Facebook is also releasing a Messages API that will allow developers to create applications that present Facebook Messages in Facebook applications.

Facebook has built what amounts to a Gmail-style Priority Inbox that prioritizes Facebook Messages. A Facebook user who receives an e-mail message from someone outside of Facebook will see that message appear in the "Other" inbox, a repository for messages from contacts outside the system. Facebook users will be able to direct such messages to their main inbox if they specify as much.

Zuckerberg's description of the new Messages suggests that he views e-mail as a legacy service will be superseded by something simpler. "E-mail is still really important to a lot of people," he conceded, even as he suggested that Facebook's easier messaging would come to be preferred.

▶ **Dataset**:

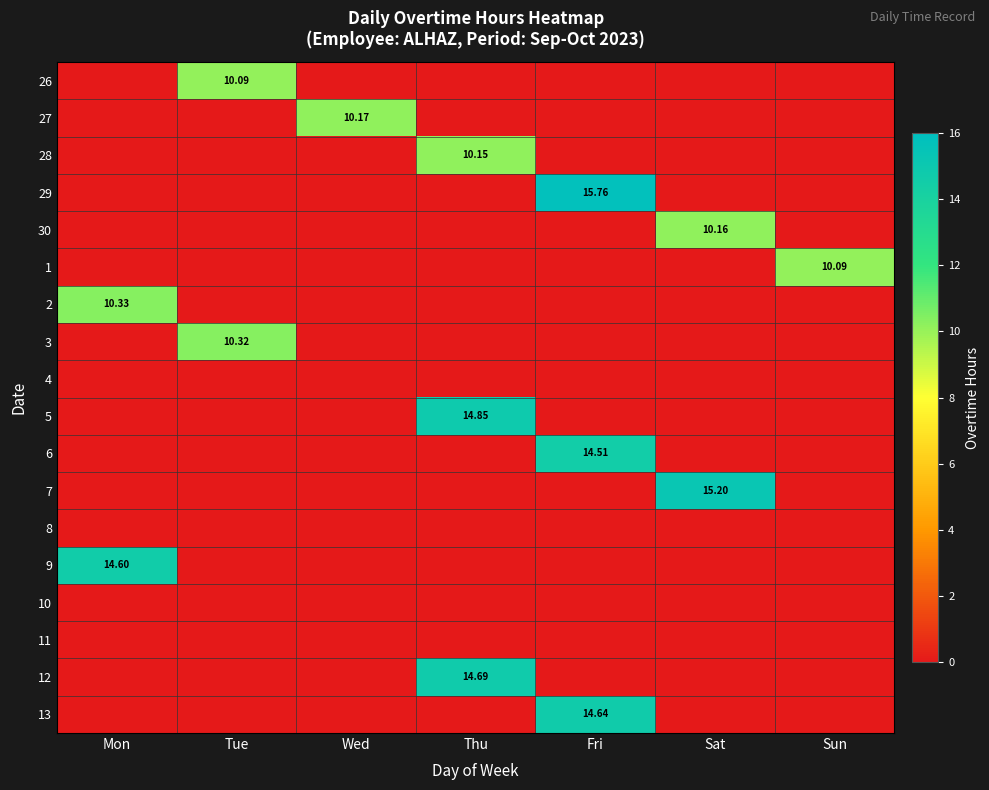

Is the value of 11 at Mon greater than the value of 12 at Wed?

No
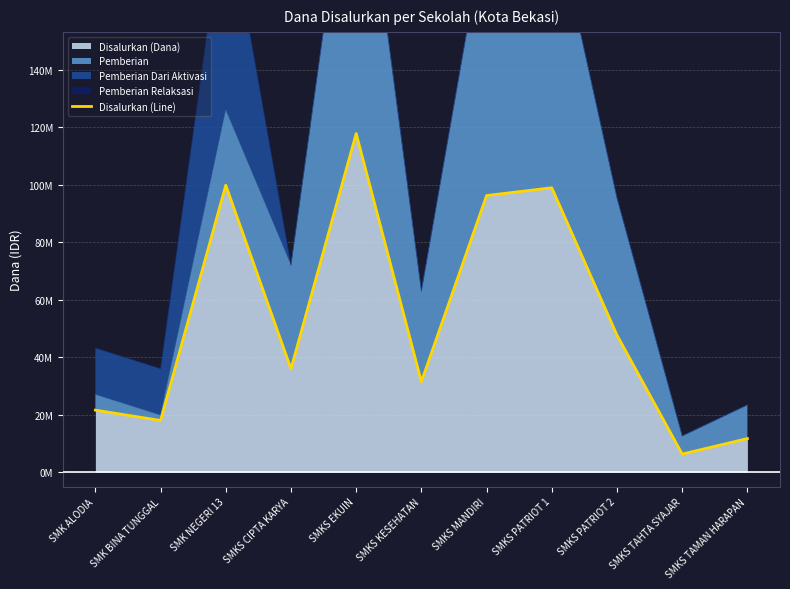

What is the change in value from SMKS CIPTA KARYA to SMKS KESEHATAN?

-4500000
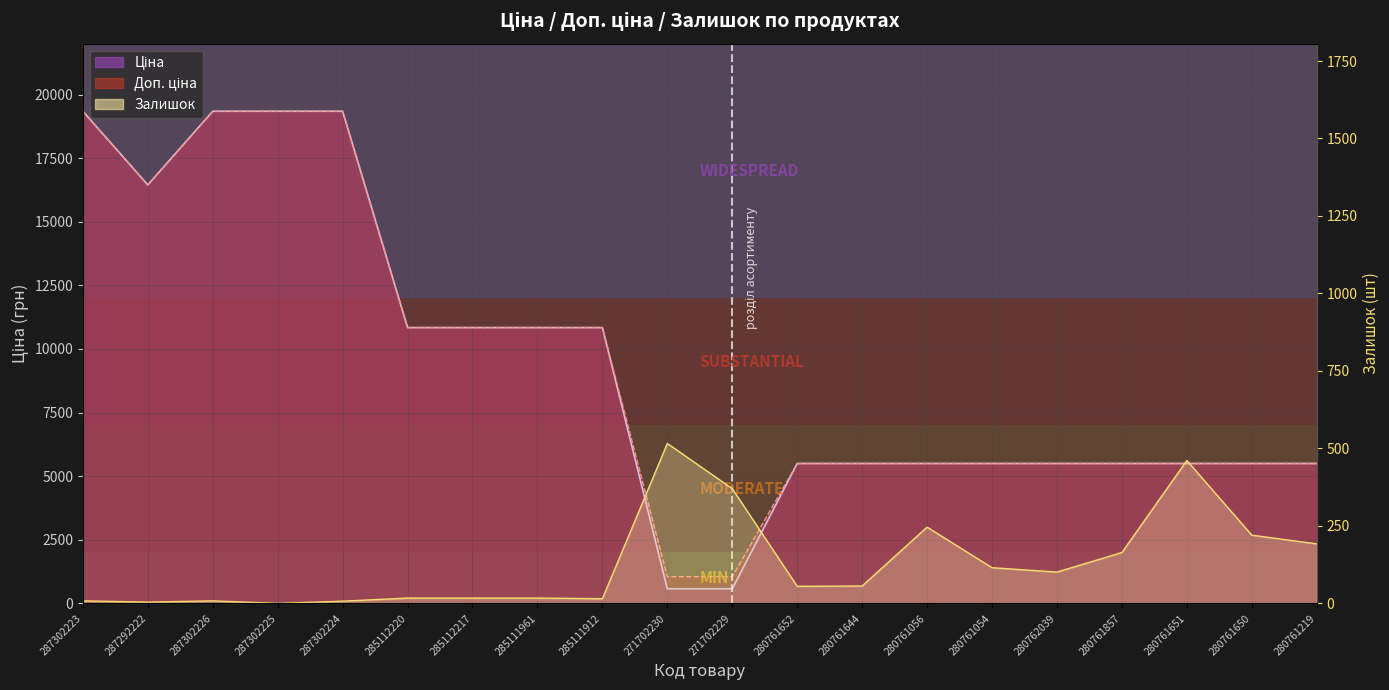

Is the value of Залишок at 287292222 greater than the value of Доп. ціна at 285112217?

No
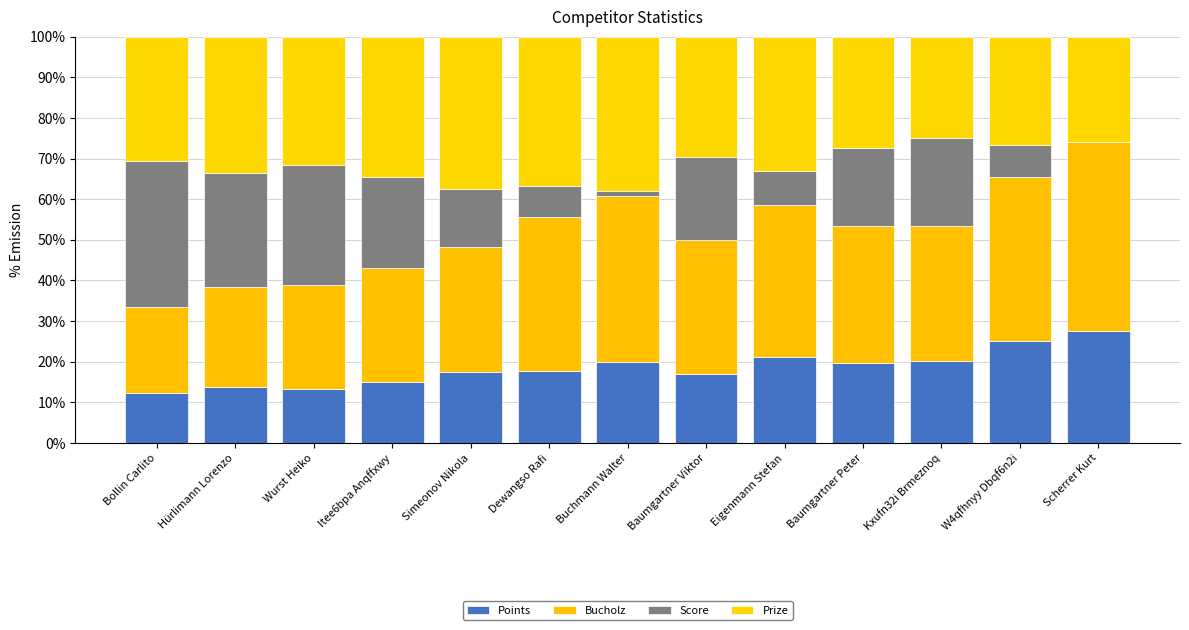

At how many categories does at least one series exceed 45?

1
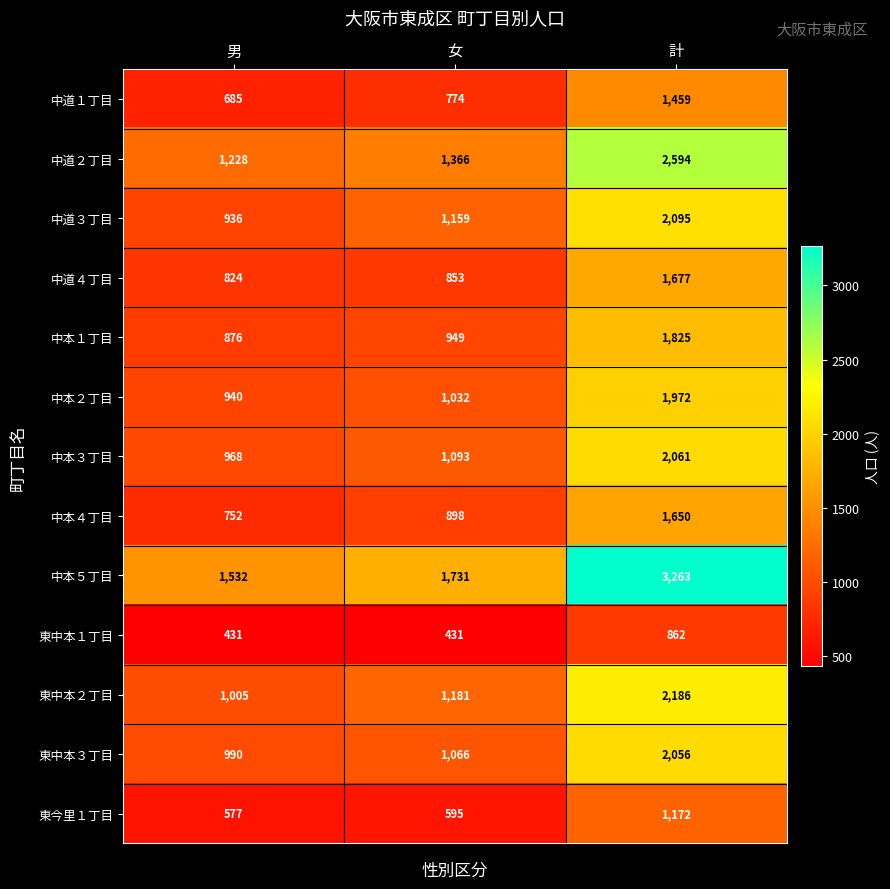

True or false: 中道４丁目 has a value of 824 at 男.

True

▶ **The task**:
Reproduce verbatim the portion of the Facebook Messages text above, starting at "Facebook has built" and ending at "specify as much.".

▶ **Task answer**:
Facebook has built what amounts to a Gmail-style Priority Inbox that prioritizes Facebook Messages. A Facebook user who receives an e-mail message from someone outside of Facebook will see that message appear in the "Other" inbox, a repository for messages from contacts outside the system. Facebook users will be able to direct such messages to their main inbox if they specify as much.